MOTO GP
Bagnaia world champion
The Italian Pecco Bagnaia has been proclaimed the 2022 MotoGP world champion in the last round of the season: the Valencian Community Grand Prix held at the Circuit Ricardo Tormo. At 25 years old, he gets his second world title after the one he won in Moto2 in 2018 and he does it after overcoming a 91-point deficit, something that no one had done before.
A title that ends two long droughts: that of Italian motorcycling in the premier class, 13 years after Valentino Rossi's last title in 2009; and two more years (15) of Ducati, which thus achieved its second drivers' title after that of the Australian Casey Stoner in 2007.

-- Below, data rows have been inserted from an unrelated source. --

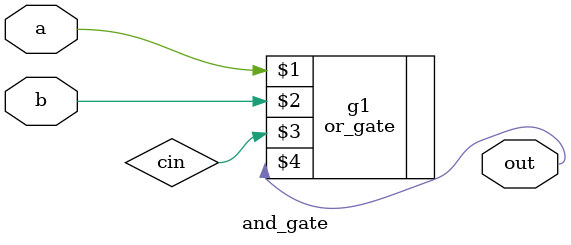
<source format=v>

module and_gate( 
    input a, 
    input b, 
    output out );

    // assing the AND of a and b to out
 or_gate g1(a, b, cin, out);

endmodule

</source>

His start to the course was, to put it mildly, understated. He started badly, falling in Qatar and taking Jorge Martín in a race won surprisingly by Enea Bastianini; and he did not improve the situation much in Indonesia either, where he barely added a point by being 15th with victory by Miguel Oliveira.
He ended the double American event with two fifth places: first in Argentina, where Aleix Espargaró made his debut; and later in Americas, again with Bastianini at the top of the drawer. He did not improve in Portugal, and to top it off, the victory went to Fabio Quartararo, his great theoretical rival before the start of the course.
His first win of the year came in Spain, where he dominated from start to finish leading Quartararo on the wheel the entire race without leaving a single gap. He began a strange journey there where he ranged between 25 and zero points: after the fall in France when he was fighting with the eventual winner Bastianini, he returned to the top of the drawer before his audience in Italy.
Bad luck hit him in Catalunya, where he was shot down in the first corner by Nakagami while Quartararo was heading for another victory; Same result as in Germany: victory for the Frenchman and zero for the Italian, who crashed at the start of the race. That left him at 91 points in the general, a distance that seemed irretrievable at exactly half of the year.
From there, he began his impressive streak of winning with authority in the Netherlands, where the fall of the Yamaha rider allowed him to take a good bite of points in the general classification. So he went to the summer break and returned in the same way, achieving the fourth victory of the year in Great Britain after containing Maverick Viñales.
He did not fail in Austria, the Ducati fiefdom par excellence, also beating Quartararo himself to put a little more pressure before linking the fourth in a row in San Marino, beating Bastianini on his particular fetish route to begin to believe that the comeback was possible.
The streak was cut short in Aragón when he was beaten heads-up by Bastianini, but Quartararo's zero allowed him to cut 20 points in one fell swoop. Everything got complicated in Japan with the fall in the final stretch of the race won by Jack Miller, with Fabio eighth.
One week he turned everything around with two equal results: the two zeros of the 2021 champion allowed the Ducati rider to consummate the comeback with two third places, first in the rain in Thailand with another display from Oliveira; and then in Australia in the triumph of Álex Rins.
This allowed him, in one fell swoop, to become the leader of the general classification of the premier class for the first time in his life and to have his first title option in Malaysia, where he already certified his Moto2 title... but where he could not resolve that of MotoGP despite achieving his seventh victory of the year.
Quartararo did his homework finishing on the podium to postpone the outcome until Valencia, where a 14th place was enough for Bagnaia and he has not failed to place his name in the history of motorcycling by becoming the 2022 MotoGP world champion.